O Sindsaúde/RN recebeu uma grave denúncia sobre as condições de trabalho enfrentadas pelos servidores e servidoras do Hospital Giselda Trigueiro, unidade de referência no tratamento de doenças infectocontagiosas no Rio Grande do Norte. De acordo com relatos, o banheiro utilizado por maqueiros e profissionais do setor de raio-X encontra-se em situação extremamente precária, sem condições mínimas de higiene e dignidade.

Trabalhadores (as) da saúde denunciam a presença de lixo acumulado, mau cheiro e um cenário de abandono, que compromete não apenas o ambiente de trabalho, mas também a segurança e a saúde de todos que atuam na unidade. “Nós estamos sem condições de trabalhar. O hospital está abandonado”, desabafou um trabalhador que preferiu não se identificar.

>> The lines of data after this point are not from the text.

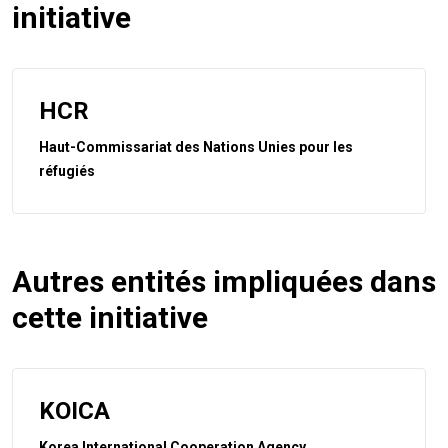
initiative
HCR
Haut-Commissariat des Nations Unies pour les
réfugiés
Autres entités impliquées dans
cette initiative
KOICA
Korea International Cooperation Agency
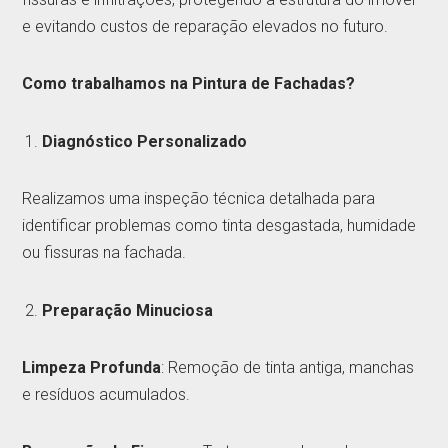
e evitando custos de reparação elevados no futuro.
Como trabalhamos na Pintura de Fachadas?
Diagnóstico Personalizado
Realizamos uma inspeção técnica detalhada para
identificar problemas como tinta desgastada, humidade
ou fissuras na fachada.
Preparação Minuciosa
Limpeza Profunda
: Remoção de tinta antiga, manchas
e resíduos acumulados.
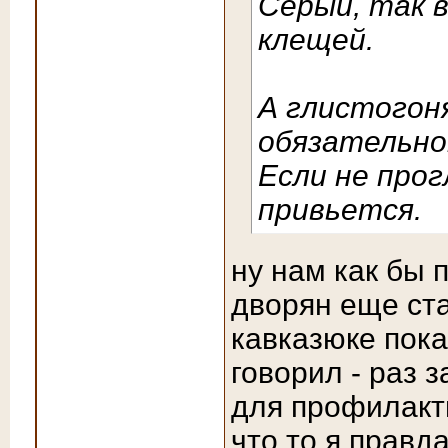
Серый, так в
клещей.
А глистогоня
обязательно
Если не про
привьется.
ну нам как бы 
дворян еще ст
кавказюке пока 
говорил - раз 
для профилакти
что то я правда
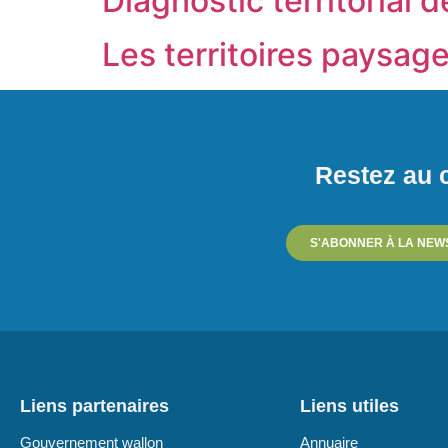
Diagnostic territorial d
Les territoires paysag
Restez au c
S'ABONNER À LA NEW
Liens partenaires
Liens utiles
Gouvernement wallon
Annuaire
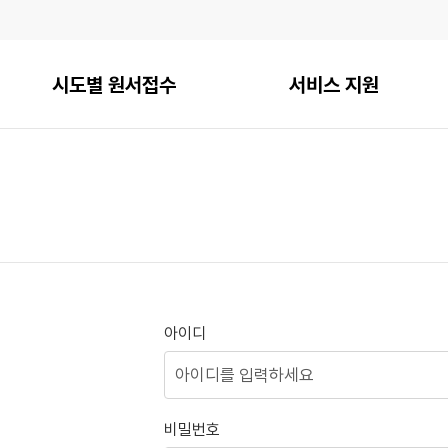
시도별 원서접수
서비스 지원
아이디
비밀번호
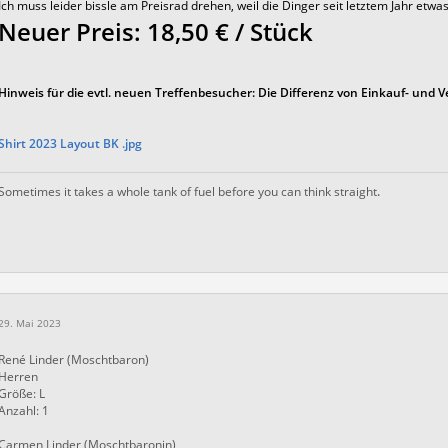
Ich muss leider bissle am Preisrad drehen, weil die Dinger seit letztem Jahr etwa
Neuer Preis: 18,50 € / Stück
Hinweis für die evtl. neuen Treffenbesucher: Die Differenz von Einkauf- und Ve
Shirt 2023 Layout BK .jpg
Sometimes it takes a whole tank
of fuel before you can think straight
.
29. Mai 2023
René Linder (Moschtbaron)
Herren
Größe: L
Anzahl: 1
Carmen Linder (Moschtbaronin)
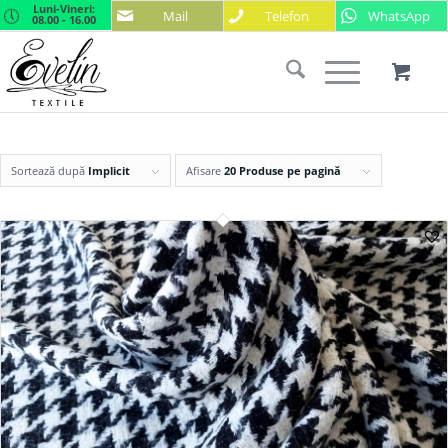
Luni-Vineri:
Mail
Telefon
WhatsApp
08.00 - 16.00
Sortează după
Implicit
Afisare
20 Produse pe pagină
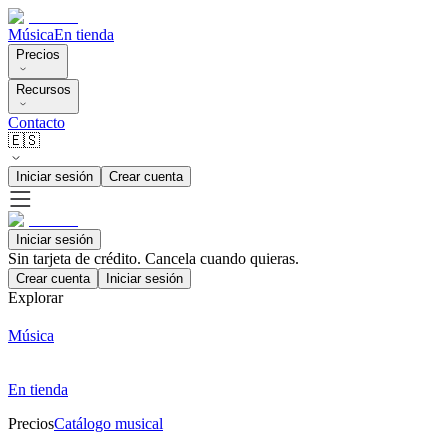
Música
En tienda
Precios
Recursos
Contacto
🇪🇸
Iniciar sesión
Crear cuenta
Iniciar sesión
Sin tarjeta de crédito. Cancela cuando quieras.
Crear cuenta
Iniciar sesión
Explorar
Música
En tienda
Precios
Catálogo musical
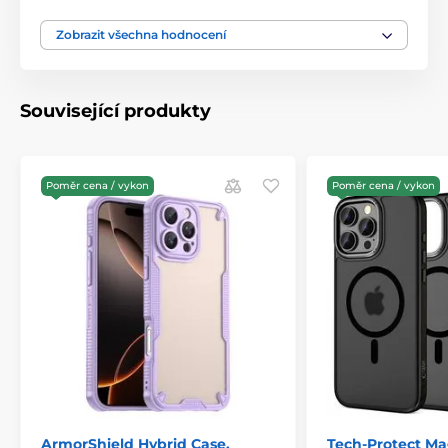
Zobrazit všechna hodnocení
Související produkty
Poměr cena / vykon
Poměr cena / vykon
ArmorShield Hybrid Case,
Tech-Protect M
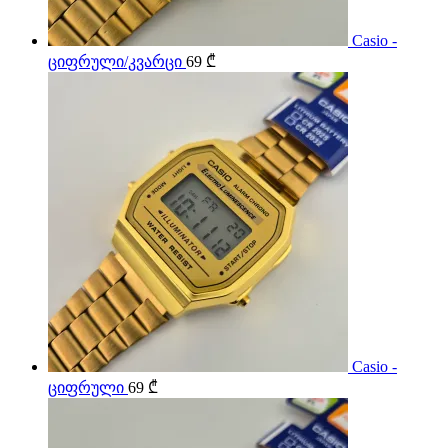
Casio -
ციფრული/კვარცი
69
₾
Casio -
ციფრული
69
₾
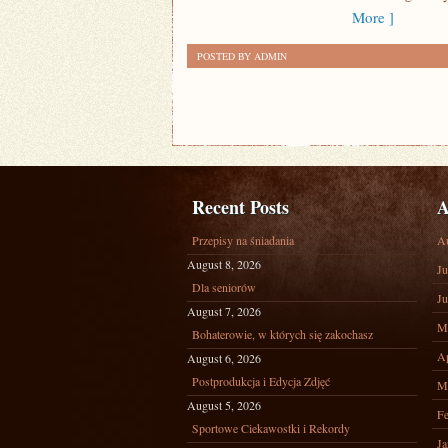
More ]
POSTED BY ADMIN
Recent Posts
A
Przepisy na śniadania
A
August 8, 2026
Ju
Dla seniorów
Ju
August 7, 2026
M
Bohaterowie, w których się zakochasz
Ap
August 6, 2026
Postprodukcja i Edycja Zdjęć
M
August 5, 2026
Fe
Sportowe Ciekawostki i Rekordy
Ja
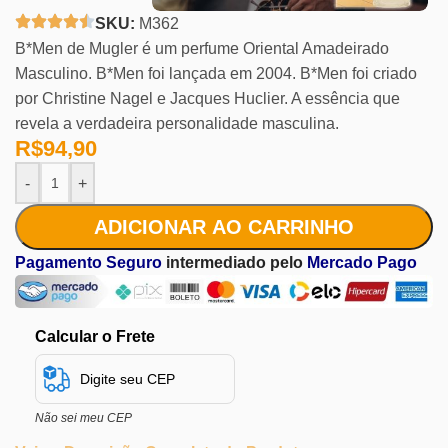
SKU:
M362
B*Men de Mugler é um perfume Oriental Amadeirado
Masculino. B*Men foi lançada em 2004. B*Men foi criado
por Christine Nagel e Jacques Huclier. A essência que
revela a verdadeira personalidade masculina.
R$
94,90
-
+
ADICIONAR AO CARRINHO
Pagamento Seguro
intermediado pelo
Mercado Pago
Calcular o Frete
Não sei meu CEP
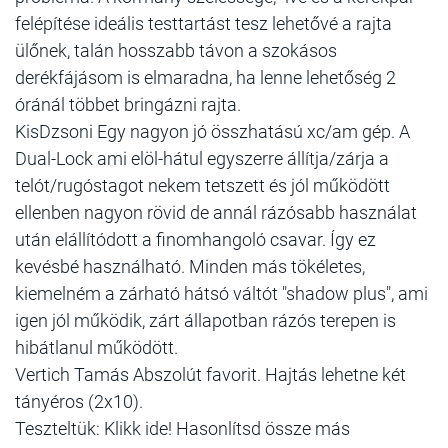
felépítése ideális testtartást tesz lehetővé a rajta
ülőnek, talán hosszabb távon a szokásos
derékfájásom is elmaradna, ha lenne lehetőség 2
óránál többet bringázni rajta.
KisDzsoni Egy nagyon jó összhatású xc/am gép. A
Dual-Lock ami elöl-hátul egyszerre állítja/zárja a
telót/rugóstagot nekem tetszett és jól működött
ellenben nagyon rövid de annál rázósabb használat
után elállítódott a finomhangoló csavar. Így ez
kevésbé használható. Minden más tökéletes,
kiemelném a zárható hátsó váltót "shadow plus", ami
igen jól működik, zárt állapotban rázós terepen is
hibátlanul működött.
Vertich Tamás Abszolút favorit. Hajtás lehetne két
tányéros (2x10).
Teszteltük: Klikk ide! Hasonlítsd össze más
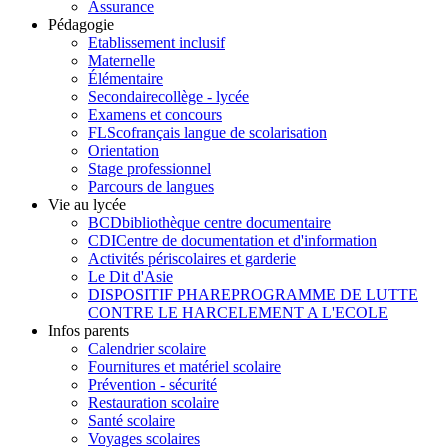
Assurance
Pédagogie
Etablissement inclusif
Maternelle
Élémentaire
Secondaire
collège - lycée
Examens et concours
FLSco
français langue de scolarisation
Orientation
Stage professionnel
Parcours de langues
Vie au lycée
BCD
bibliothèque centre documentaire
CDI
Centre de documentation et d'information
Activités périscolaires et garderie
Le Dit d'Asie
DISPOSITIF PHARE
PROGRAMME DE LUTTE
CONTRE LE HARCELEMENT A L'ECOLE
Infos parents
Calendrier scolaire
Fournitures et matériel scolaire
Prévention - sécurité
Restauration scolaire
Santé scolaire
Voyages scolaires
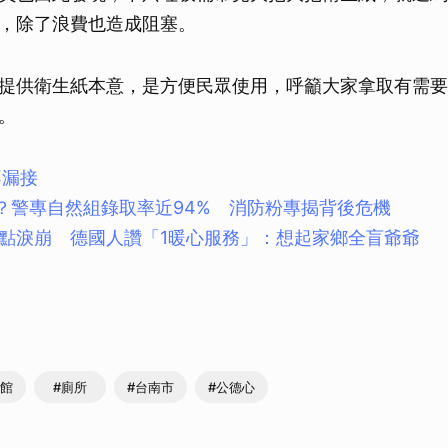
，除了浪費也造成阻塞。
提供衛生紙本意，是方便民眾使用，呼籲大家拿取有需要
。
不漏接
？警專自然組錄取率近94% 消防粉專揭背後危機
點淚崩 德國人讚「1暖心服務」：想起家鄉全盲爺爺
書館
#廁所
#台南市
#公德心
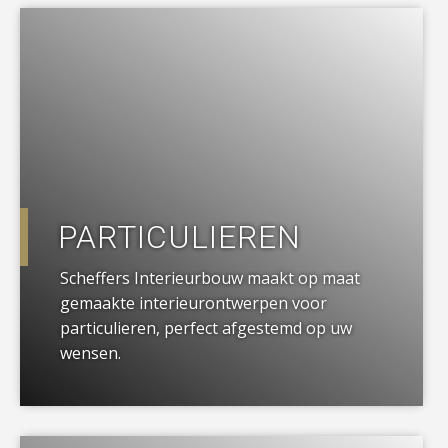
a
PARTICULIEREN
Scheffers Interieurbouw maakt op maat
gemaakte interieurontwerpen voor
particulieren, perfect afgestemd op uw
wensen.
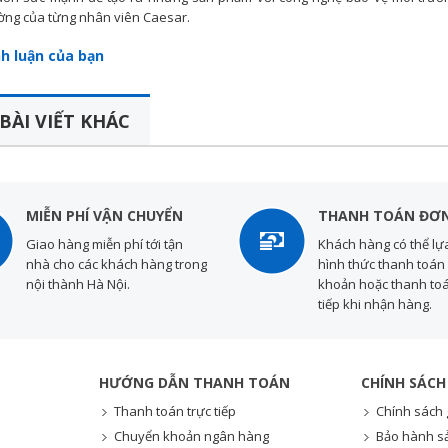
ờng của từng nhân viên Caesar.
nh luận của bạn
BÀI VIẾT KHÁC
MIỄN PHÍ VẬN CHUYỂN
THANH TOÁN ĐƠN
Giao hàng miễn phí tới tận
Khách hàng có thể lự
nhà cho các khách hàng trong
hình thức thanh toán 
nội thành Hà Nội.
khoản hoặc thanh toá
tiếp khi nhận hàng.
HƯỚNG DẪN THANH TOÁN
CHÍNH SÁCH
Thanh toán trực tiếp
Chính sách 
Chuyển khoản ngân hàng
Bảo hành s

A situação se agrava com a greve dos higienistas, que seguem paralisados há 47 dias por falta de pagamento. Além de dois meses de salário atrasado, a empresa também deve sete meses de vale-alimentação e não efetuou o pagamento das férias. O Sindsaúde/RN se solidariza com o movimento grevista e reforça que a greve é legítima e um direito constitucional. “São pais e mães de famílias que estão passando dificuldade.  É desumano e cruel deixar esses trabalhadores sem seus provimentos. Salário é um direito. Trabalhar sem receber é escravidão!”, denuncia Paulo Martins, diretor do Sindsaúde/RN. 

Um servidor que estava de plantão noturno nesta terça (04) contou que precisou dividir sua própria refeição com uma auxiliar de serviços gerais, que não tinha o que jantar. “Eu chorei. Dei a minha janta para ela. O hospital não tem compaixão de dar um prato de comida a um terceirizado”, desabafou.

Para nós do Sindsaúde/RN, esse problema é reflexo da terceirização e privatização da saúde, intensificada pelo governo do Estado. Por isso, cobramos urgentemente uma postura firme do governo Fátima em relação às empresas terceirizadas.  “O governo precisa assumir sua responsabilidade e garantir o pagamento dos trabalhadores e condições dignas de trabalho. Não é justo que profissionais essenciais à saúde pública sejam tratados com tanto descaso”, acrescenta Paulo.

Infelizmente, a crise no Hospital Giselda Trigueiro escancara não apenas a precarização das condições de trabalho, mas também a fragilidade da gestão do governo Fátima com a saúde pública do nosso estado. O cenário de abandono, os direitos negados e a ausência de respostas concretas por parte do governo revelam falta de prioridade com a saúde e com aqueles e aquelas que diariamente salvam vidas. Governadora, a saúde merece respeito!